▸ **About this task**
Pick out every line in the listing below that contains the word "Water", and copy each of those lines.
[The data Boundary: Start]
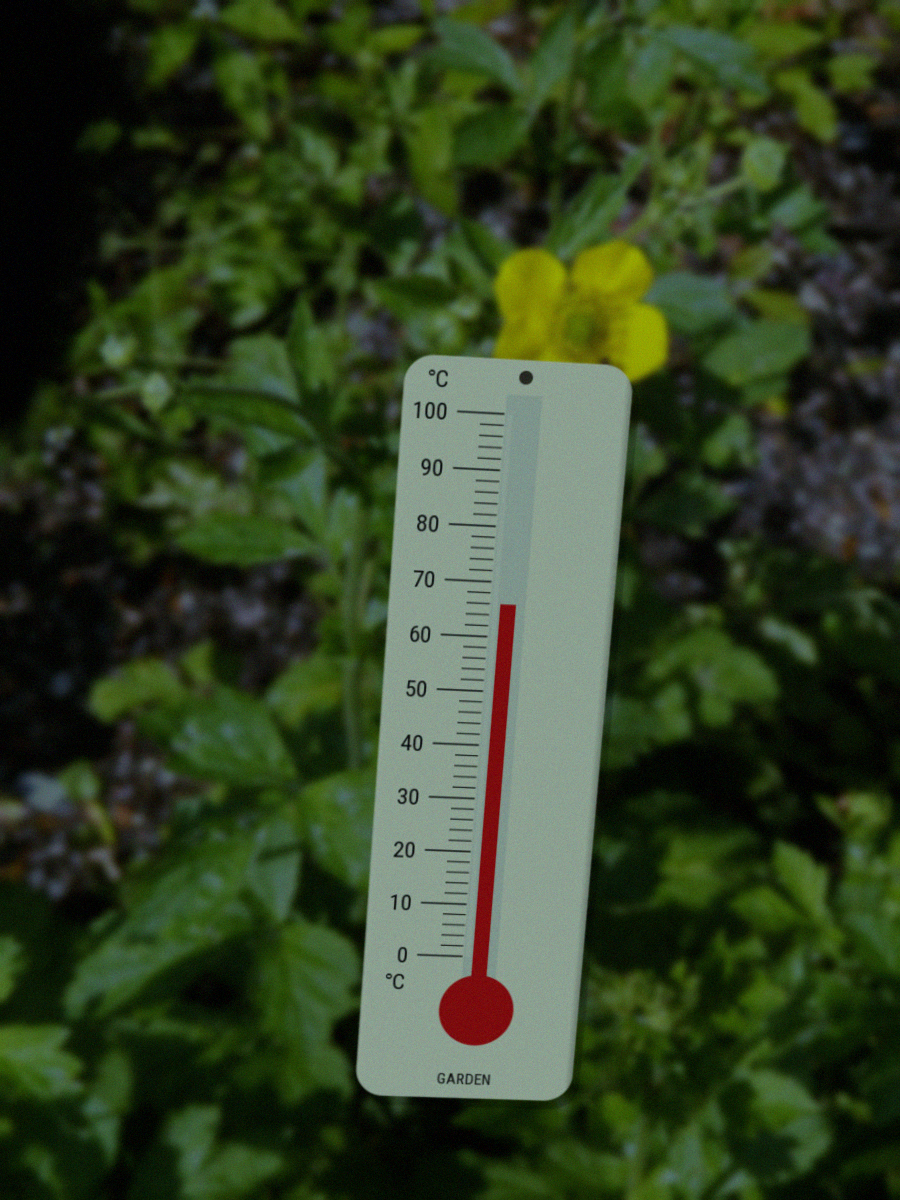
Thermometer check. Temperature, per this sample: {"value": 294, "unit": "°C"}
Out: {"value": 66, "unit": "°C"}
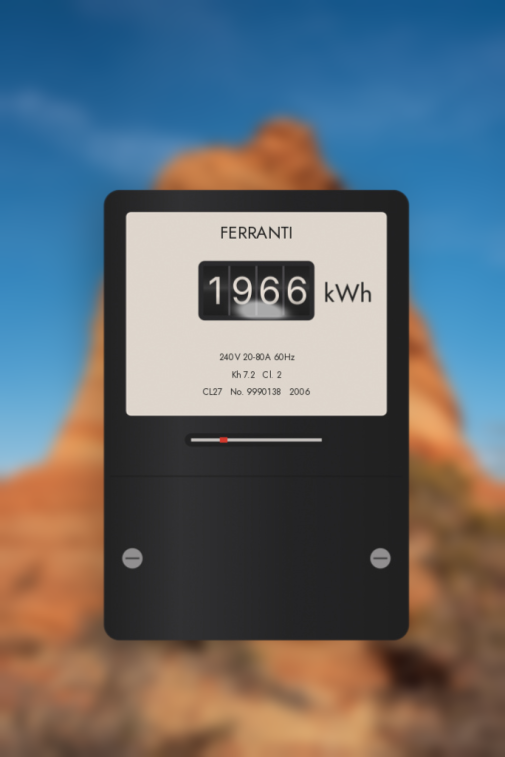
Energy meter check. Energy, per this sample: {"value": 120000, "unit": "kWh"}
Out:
[The data Boundary: End]
[The data Boundary: Start]
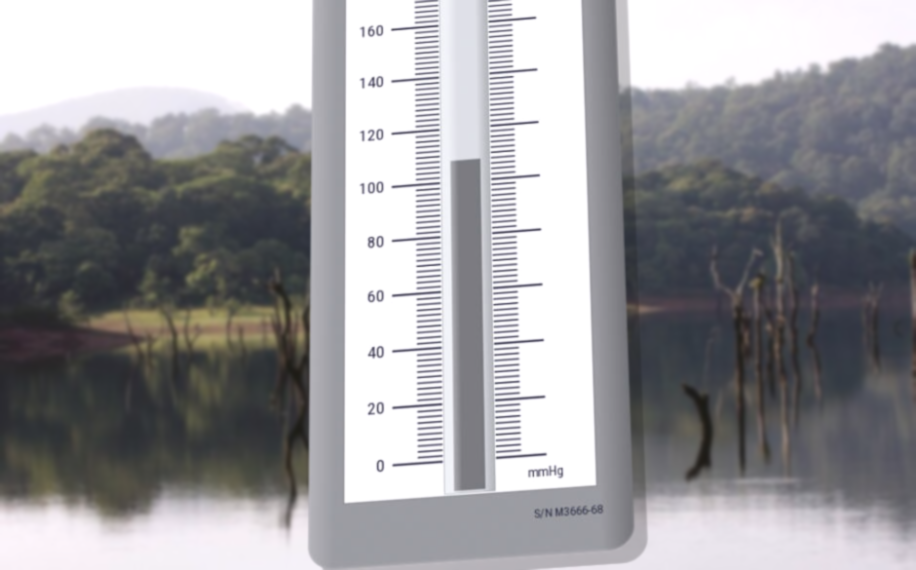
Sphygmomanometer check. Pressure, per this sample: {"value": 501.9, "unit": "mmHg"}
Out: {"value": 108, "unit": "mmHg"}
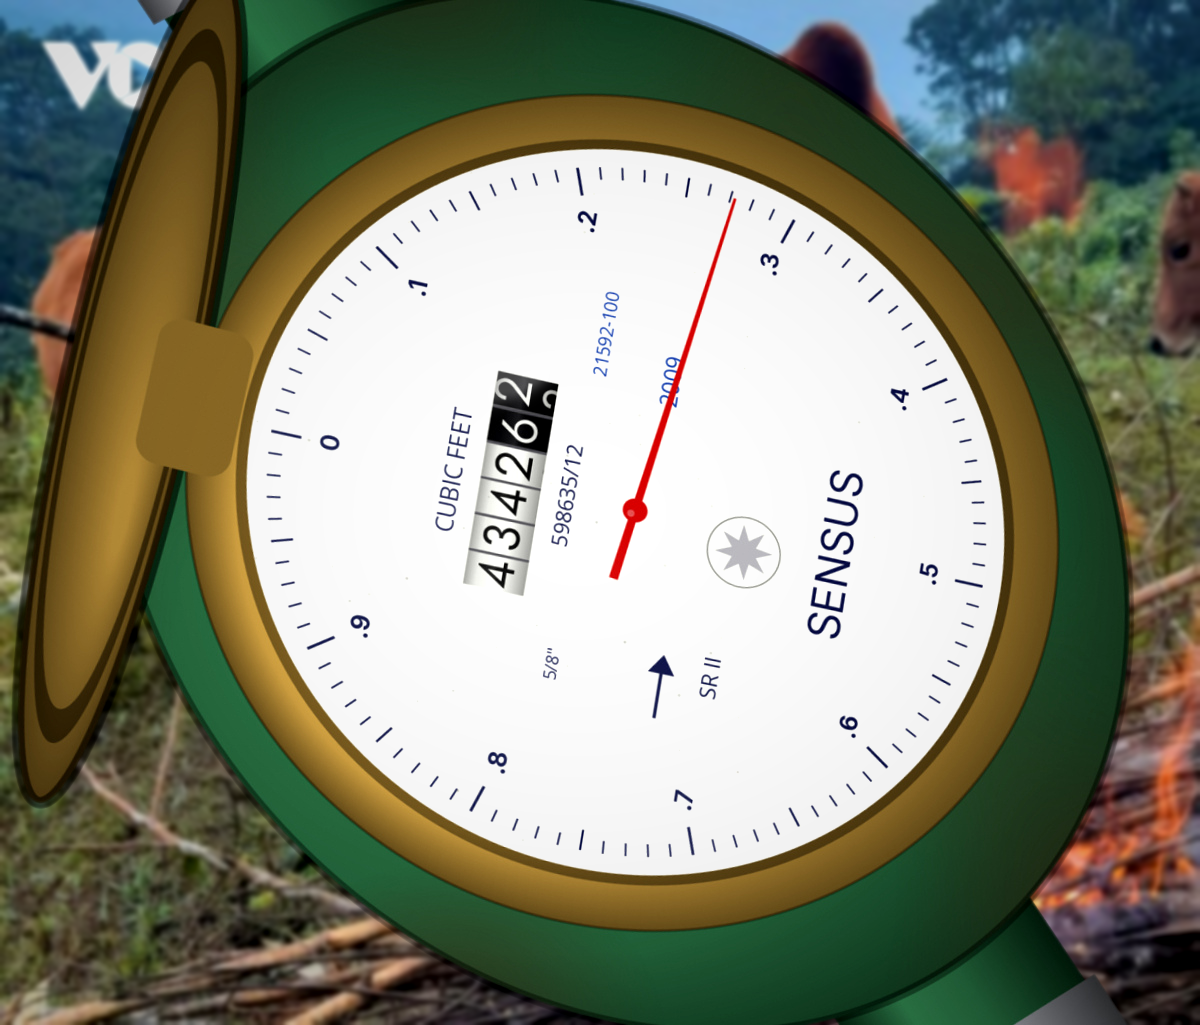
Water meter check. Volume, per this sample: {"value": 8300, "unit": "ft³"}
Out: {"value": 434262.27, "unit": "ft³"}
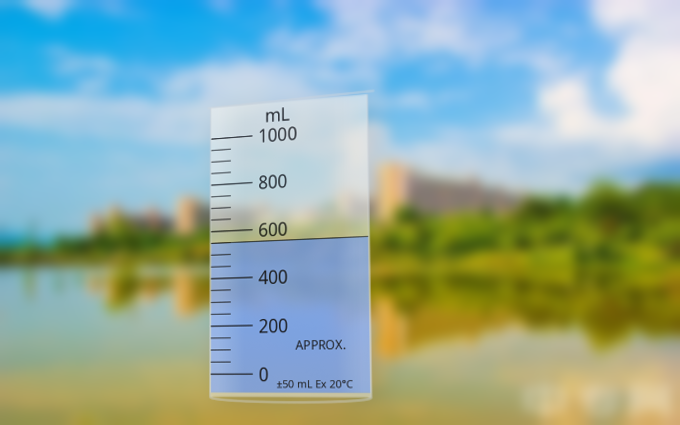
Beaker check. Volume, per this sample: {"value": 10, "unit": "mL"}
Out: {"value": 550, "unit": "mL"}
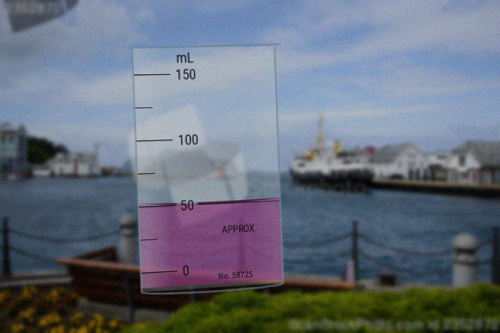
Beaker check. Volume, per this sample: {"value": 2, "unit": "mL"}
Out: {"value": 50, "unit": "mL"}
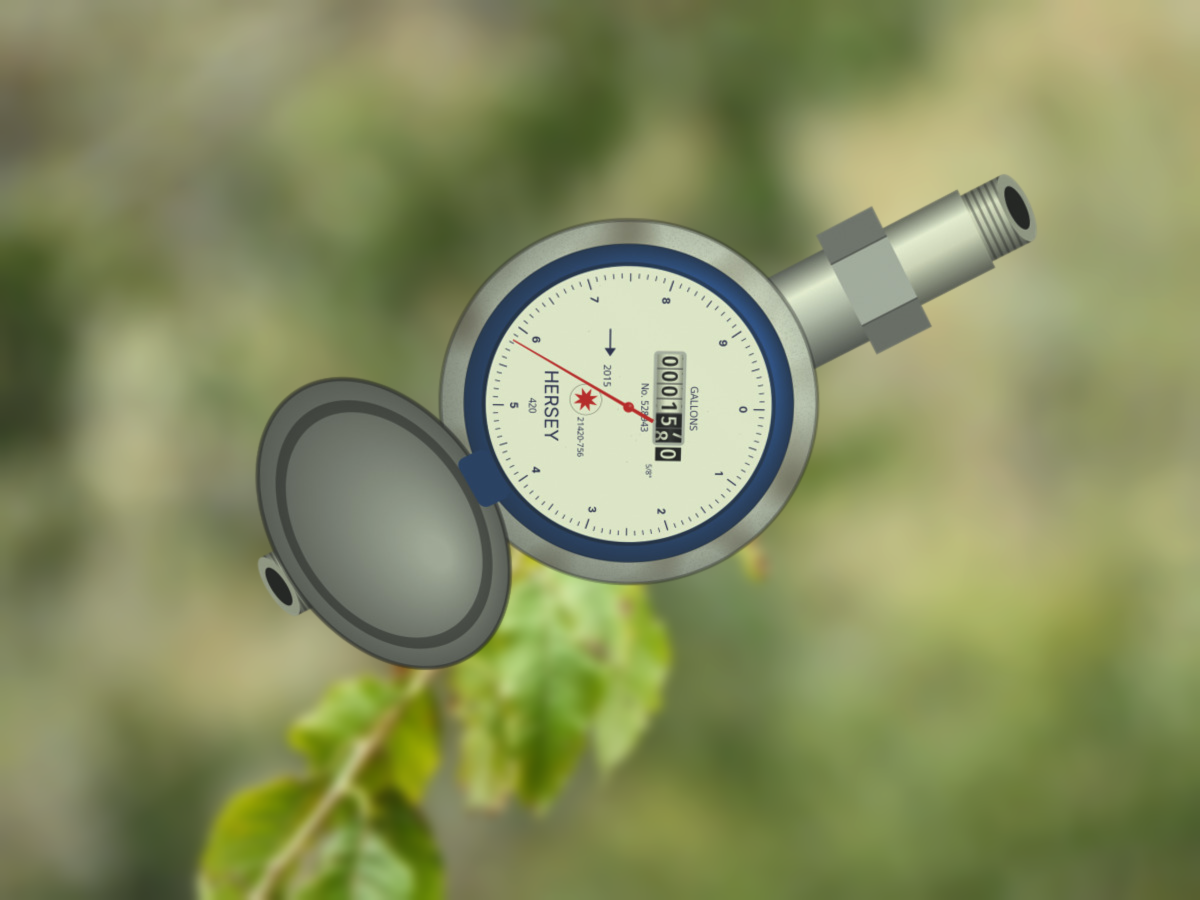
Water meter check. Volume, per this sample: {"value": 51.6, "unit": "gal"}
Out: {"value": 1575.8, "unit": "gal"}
[The data Boundary: End]
▸ **Output for this exercise**
Water meter check. Volume, per this sample: {"value": 8300, "unit": "ft³"}
Water meter check. Volume, per this sample: {"value": 51.6, "unit": "gal"}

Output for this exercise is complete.